Richard Coekin, executive director of the Co-Mission church planting network compares the needs of London with the lessons learnt in the North Atlantic over a hundred years ago.
The spiritual need of London may be helpfully likened to the dreadful loss of life incurred when the ocean liner, Titanic, hit an ice-berg in 1912. The death toll was tragically increased by four factors:
- First, there were not enough lifeboats for the passengers – just as we need hundreds more gospel churches for the 10 million people living in London;
- Second, the poorer passengers were locked below decks to allow wealthier passengers to board the lifeboats – just as in London the gospel churches are concentrated in the wealthier districts;
- Third, many half-empty lifeboats waited out of reach of the drowning passengers for fear of being swamped by desperate people – just as too many churches in London seem content to remain half-full and afraid of community outreach for fear of being swamped by the problems of new believers;
- Fourthly, the crew of the Titanic lacked training in how to use the lifeboats – just as so many of our churches and networks with a heart for London lack training in church-planting that is both faithful to Scripture and fruitful in this city!
We urgently need access to flexible, high quality church-planting training in London (from which teams planting in other cities in the UK and beyond can benefit either through participation or by emulation).
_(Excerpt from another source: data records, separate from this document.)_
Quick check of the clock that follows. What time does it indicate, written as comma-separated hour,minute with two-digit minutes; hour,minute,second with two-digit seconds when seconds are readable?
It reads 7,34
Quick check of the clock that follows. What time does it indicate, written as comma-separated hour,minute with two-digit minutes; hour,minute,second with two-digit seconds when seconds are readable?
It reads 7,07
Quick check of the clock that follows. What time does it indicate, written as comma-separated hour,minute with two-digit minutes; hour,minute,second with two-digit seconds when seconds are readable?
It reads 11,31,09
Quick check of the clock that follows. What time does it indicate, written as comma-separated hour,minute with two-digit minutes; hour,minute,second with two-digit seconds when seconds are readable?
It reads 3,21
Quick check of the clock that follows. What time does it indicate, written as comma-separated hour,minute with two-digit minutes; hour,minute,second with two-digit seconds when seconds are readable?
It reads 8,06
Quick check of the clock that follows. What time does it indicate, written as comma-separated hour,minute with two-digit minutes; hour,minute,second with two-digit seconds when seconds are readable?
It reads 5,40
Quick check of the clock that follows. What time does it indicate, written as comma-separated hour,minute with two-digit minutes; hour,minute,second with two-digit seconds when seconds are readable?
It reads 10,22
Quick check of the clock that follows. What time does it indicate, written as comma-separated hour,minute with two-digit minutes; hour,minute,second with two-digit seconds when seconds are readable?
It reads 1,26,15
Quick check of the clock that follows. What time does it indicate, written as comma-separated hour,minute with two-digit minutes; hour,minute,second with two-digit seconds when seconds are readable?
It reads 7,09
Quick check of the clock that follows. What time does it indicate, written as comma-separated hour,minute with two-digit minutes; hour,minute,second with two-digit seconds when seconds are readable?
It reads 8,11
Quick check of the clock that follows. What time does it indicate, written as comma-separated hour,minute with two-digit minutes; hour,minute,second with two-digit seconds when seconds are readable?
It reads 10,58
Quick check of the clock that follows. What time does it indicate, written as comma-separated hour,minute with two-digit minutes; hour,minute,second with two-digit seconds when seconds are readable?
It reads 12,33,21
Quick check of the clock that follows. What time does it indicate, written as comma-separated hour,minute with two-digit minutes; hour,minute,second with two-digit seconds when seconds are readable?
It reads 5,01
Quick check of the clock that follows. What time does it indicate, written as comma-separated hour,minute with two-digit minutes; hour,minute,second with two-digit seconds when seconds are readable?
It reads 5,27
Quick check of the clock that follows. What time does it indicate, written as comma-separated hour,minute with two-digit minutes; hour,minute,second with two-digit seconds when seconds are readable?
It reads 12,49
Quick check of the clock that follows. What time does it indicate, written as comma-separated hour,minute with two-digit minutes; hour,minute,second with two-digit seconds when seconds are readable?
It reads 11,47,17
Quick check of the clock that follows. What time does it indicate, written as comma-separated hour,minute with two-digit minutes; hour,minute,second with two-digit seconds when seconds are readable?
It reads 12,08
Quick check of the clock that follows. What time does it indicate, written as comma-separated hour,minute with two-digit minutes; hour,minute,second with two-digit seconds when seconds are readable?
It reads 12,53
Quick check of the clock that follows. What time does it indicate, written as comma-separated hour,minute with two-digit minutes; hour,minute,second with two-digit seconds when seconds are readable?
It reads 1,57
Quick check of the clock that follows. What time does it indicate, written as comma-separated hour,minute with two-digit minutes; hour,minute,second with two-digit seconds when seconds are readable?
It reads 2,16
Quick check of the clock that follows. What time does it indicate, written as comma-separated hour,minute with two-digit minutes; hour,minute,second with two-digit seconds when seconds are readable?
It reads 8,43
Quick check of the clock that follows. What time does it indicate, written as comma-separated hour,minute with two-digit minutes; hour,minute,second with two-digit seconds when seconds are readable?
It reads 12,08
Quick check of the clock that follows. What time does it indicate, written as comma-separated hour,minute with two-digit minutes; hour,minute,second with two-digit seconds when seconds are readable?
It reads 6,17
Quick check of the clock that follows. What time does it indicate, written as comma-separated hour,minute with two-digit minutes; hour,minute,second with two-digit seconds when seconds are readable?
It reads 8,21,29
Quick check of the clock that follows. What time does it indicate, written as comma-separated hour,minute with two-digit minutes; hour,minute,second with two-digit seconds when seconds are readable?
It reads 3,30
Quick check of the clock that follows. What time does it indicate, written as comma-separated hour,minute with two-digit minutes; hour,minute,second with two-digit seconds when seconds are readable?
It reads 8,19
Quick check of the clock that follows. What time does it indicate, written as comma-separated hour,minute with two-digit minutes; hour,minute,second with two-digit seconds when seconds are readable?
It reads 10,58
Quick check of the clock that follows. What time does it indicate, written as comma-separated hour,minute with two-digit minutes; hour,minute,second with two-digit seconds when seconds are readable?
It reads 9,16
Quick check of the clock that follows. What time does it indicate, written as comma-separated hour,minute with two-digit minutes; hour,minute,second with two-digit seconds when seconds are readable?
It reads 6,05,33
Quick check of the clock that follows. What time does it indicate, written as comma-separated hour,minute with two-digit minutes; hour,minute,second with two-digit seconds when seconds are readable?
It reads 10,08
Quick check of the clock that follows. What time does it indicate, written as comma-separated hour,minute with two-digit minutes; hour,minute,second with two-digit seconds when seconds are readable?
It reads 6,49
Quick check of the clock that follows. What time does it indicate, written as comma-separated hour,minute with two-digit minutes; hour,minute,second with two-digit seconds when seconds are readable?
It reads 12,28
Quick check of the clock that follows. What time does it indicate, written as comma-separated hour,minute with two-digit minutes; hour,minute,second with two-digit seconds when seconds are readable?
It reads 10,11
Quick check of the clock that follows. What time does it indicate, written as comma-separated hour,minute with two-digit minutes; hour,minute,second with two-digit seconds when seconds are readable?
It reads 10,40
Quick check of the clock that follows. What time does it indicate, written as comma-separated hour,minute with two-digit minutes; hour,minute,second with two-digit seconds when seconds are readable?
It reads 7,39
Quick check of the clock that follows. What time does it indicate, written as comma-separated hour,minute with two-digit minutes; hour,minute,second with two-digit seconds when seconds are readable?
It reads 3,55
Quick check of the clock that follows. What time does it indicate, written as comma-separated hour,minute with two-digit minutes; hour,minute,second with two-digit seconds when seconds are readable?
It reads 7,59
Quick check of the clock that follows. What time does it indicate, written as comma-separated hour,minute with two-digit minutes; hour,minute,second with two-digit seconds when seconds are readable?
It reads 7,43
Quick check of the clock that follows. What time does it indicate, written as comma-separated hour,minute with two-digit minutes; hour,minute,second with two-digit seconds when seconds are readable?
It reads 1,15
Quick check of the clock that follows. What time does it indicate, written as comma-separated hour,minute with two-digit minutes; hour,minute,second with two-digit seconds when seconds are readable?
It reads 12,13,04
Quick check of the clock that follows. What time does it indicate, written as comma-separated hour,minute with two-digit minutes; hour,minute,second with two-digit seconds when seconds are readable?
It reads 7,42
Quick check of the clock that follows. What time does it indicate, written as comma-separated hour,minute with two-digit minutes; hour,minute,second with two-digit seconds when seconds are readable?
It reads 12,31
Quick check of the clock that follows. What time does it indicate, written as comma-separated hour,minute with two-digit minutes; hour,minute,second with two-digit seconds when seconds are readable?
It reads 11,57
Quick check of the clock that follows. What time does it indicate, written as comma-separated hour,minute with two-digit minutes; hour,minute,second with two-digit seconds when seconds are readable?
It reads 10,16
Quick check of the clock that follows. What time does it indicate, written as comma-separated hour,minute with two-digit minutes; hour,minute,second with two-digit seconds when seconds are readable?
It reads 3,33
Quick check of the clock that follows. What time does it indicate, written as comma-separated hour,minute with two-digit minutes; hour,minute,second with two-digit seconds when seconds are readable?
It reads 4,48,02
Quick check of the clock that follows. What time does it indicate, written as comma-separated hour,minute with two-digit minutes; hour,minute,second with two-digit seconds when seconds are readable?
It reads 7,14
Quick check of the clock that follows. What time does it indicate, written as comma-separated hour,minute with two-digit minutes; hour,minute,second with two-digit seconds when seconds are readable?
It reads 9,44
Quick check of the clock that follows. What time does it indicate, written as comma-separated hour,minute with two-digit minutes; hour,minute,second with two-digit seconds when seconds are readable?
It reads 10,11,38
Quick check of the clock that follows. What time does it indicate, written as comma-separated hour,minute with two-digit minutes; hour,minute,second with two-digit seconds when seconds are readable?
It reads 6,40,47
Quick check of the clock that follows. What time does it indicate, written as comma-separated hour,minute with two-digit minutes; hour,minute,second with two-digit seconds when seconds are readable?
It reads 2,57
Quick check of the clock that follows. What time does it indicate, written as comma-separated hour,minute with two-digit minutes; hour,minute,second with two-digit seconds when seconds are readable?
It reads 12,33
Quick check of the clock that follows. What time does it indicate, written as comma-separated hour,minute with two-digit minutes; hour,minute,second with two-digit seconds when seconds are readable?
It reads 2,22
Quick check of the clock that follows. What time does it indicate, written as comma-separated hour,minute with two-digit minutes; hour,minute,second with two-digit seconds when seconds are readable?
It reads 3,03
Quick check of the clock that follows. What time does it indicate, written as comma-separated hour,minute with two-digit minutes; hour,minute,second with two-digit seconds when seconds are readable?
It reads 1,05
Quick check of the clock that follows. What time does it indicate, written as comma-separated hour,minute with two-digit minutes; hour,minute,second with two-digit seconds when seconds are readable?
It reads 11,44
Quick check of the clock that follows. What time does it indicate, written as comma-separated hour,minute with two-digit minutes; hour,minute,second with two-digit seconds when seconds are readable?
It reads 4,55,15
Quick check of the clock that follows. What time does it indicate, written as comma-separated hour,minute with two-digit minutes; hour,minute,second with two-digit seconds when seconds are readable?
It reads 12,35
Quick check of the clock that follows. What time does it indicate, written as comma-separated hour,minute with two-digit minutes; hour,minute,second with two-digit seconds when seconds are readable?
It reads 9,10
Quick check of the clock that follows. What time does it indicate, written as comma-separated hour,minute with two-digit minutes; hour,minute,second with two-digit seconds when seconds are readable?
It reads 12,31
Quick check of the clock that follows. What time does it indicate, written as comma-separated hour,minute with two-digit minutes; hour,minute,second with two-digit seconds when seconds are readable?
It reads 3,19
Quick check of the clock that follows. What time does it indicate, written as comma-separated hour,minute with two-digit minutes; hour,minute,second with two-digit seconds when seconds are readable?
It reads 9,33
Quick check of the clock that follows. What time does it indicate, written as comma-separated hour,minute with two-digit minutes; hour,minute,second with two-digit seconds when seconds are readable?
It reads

There is excellent theological education and Bible-handling training available at Oakhill, Cornhill and other flexible courses, but limited hands-on practical, experience-based training available for planting in London.
We need to bring together the best training for church planters in the most accessible way to equip a new generation of plant leaders who will be godly and prayerful, passionate about the gospel of Christ, skilled and robust in Biblical patterns of ministry, enterprising for the Kingdom of God and culturally sensitive for a variety of church-planting contexts.